HP Preps for HP World Trade Show
Hewlett-Packard will host HP World, its annual user group conference and expo, in Chicago between August 16 and 20. The second most powerful person within HP, Ann Livermore, will be giving the keynote address. Livermore is executive vice president of Technology Solutions Group, a result of the merger of HP's servers, storage, software, and services units earlier this year. HP expects that 7,000 attendees, including customers and partners, will attend the show. The Interex and Encompass user groups, spawned from HP and Compaq/Digital respectively, are co-producers of HP World. Some 150 HP partners are expected to attend the event to show off their wares.
IBM Buys Cyanea for Systems Management Wares
IBM last week acquired a little-known private software company called Cyanea to bolster its Tivoli systems management software suite.
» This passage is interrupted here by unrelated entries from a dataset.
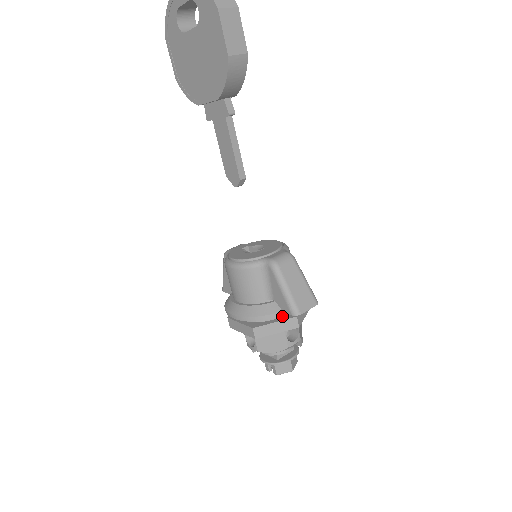
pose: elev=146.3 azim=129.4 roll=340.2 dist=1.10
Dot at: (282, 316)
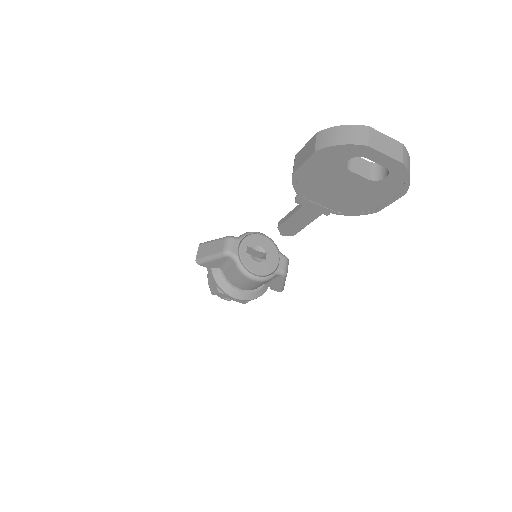
Dot at: occluded
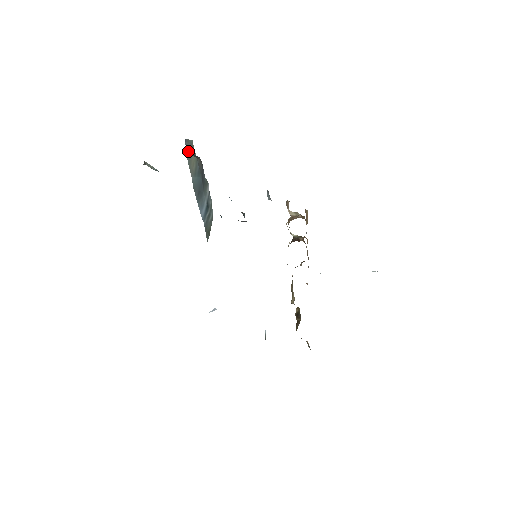
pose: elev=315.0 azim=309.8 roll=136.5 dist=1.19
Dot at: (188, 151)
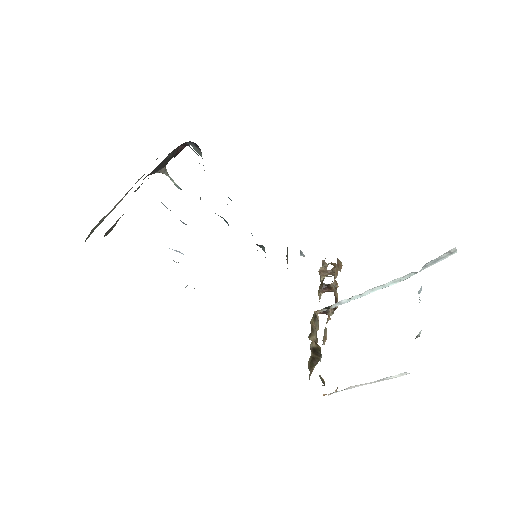
Dot at: occluded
Cyanea, which is based in Oakland, California, and has only five employees, is a three-year-old company that has already partnered with IBM. In fact, IBM resells the Cyanea/One application performance management software as an adjunct to its WebSphere middleware, which Big Blue calls the WebSphere Studio Application Monitor, which is available on zSeries mainframes. Cyanea/One manages and tunes the performance of Java applications on mainframe and other platforms, as well as tuning applications written in the CICS transaction monitor and hitting IMS flat-file databases. The software also has predictive capabilities that allow system administrators to deal with problems before bottlenecks cause application performance to degrade.
IBM plans to integrate Cyanea into its Tivoli division, and it will hook deeply into the WebSphere middleware stack and eventually be woven into the Rational toolsets from IBM so that application coders can do deep performance analysis of applications on host-based systems like mainframes and iSeries boxes as well as on Windows, Linux, and Unix systems.
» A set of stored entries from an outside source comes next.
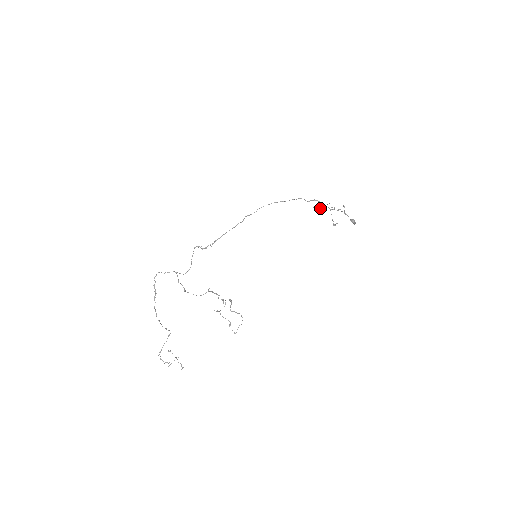
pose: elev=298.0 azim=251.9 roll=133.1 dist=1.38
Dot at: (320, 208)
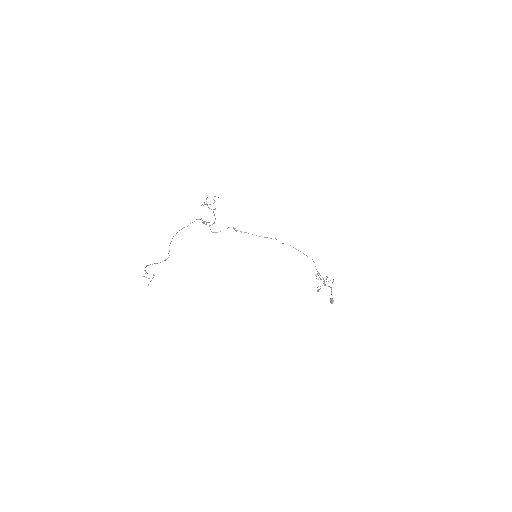
Dot at: occluded
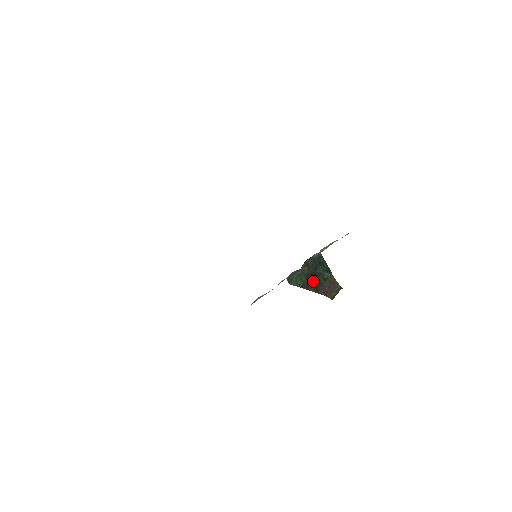
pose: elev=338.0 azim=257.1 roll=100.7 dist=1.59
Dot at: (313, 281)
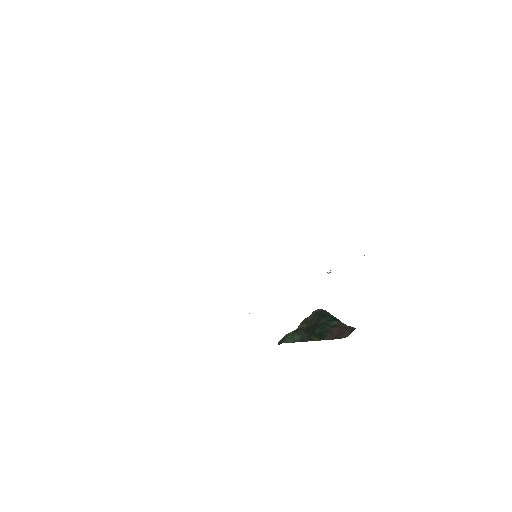
Dot at: (316, 331)
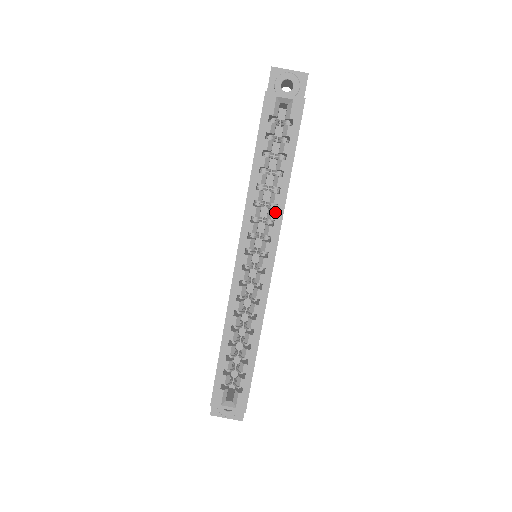
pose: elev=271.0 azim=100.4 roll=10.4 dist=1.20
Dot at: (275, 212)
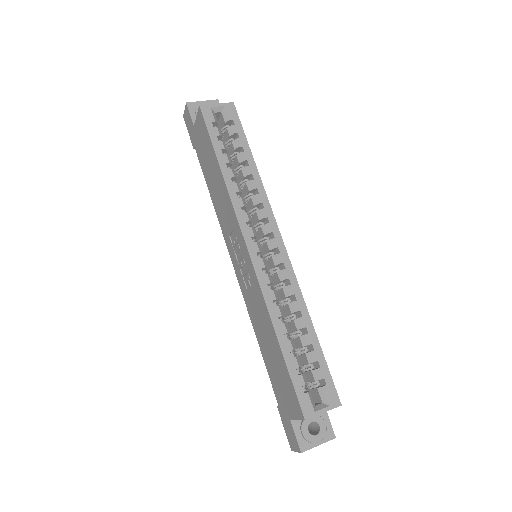
Dot at: (259, 196)
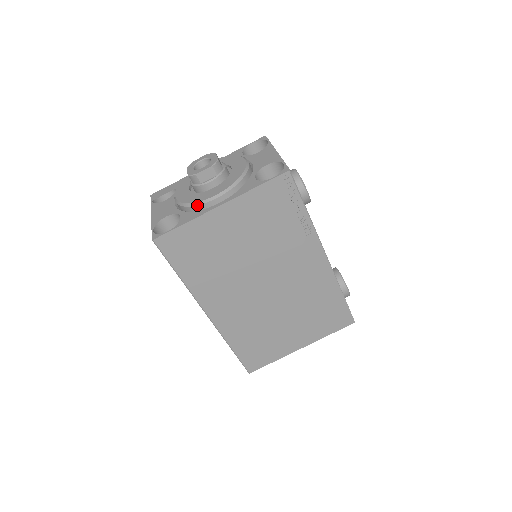
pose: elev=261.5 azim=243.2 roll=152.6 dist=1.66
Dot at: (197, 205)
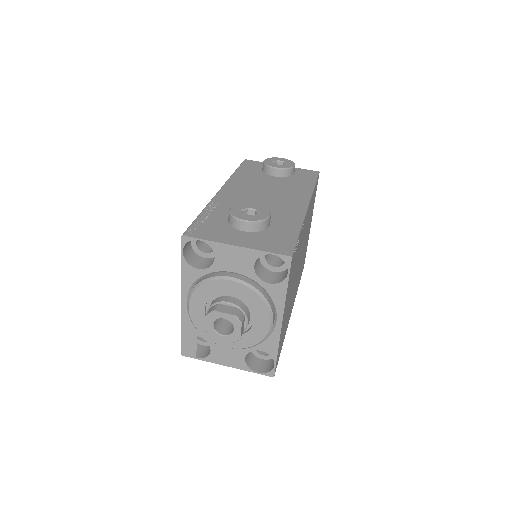
Dot at: occluded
IBM Wants Students to Bolster Skills with IBM, Open Software
Time and time again, it has been shown that the technologies students are exposed to in college IT courses are what they prefer to implement once they become working IT professionals. The seeding of technologies in schools is, in part, how Unix, Macintosh, Windows, and Linux all developed a cult following that turned into real markets. While IBM loves Linux and Java, it wants students to be familiar with its interpretation of those open technologies, and to that end Big Blue has launched the IBM Academic Initiative to provide universities with WebSphere, DB2, and other software products, as well as new BladeCenter and Power5-based servers, at a deep discount if they promote Java, Linux, and other open technologies.
These discounts on software complement Scholars Portal, which makes 40 IBM software technologies available to university faculty members so they can use IBM code in their courses. IBM says that 8,000 instructors have signed up for the portal to date. IBM has plans to make larger "Squadron" Power5 servers available to instructors and students remotely through a "virtual loaner" program.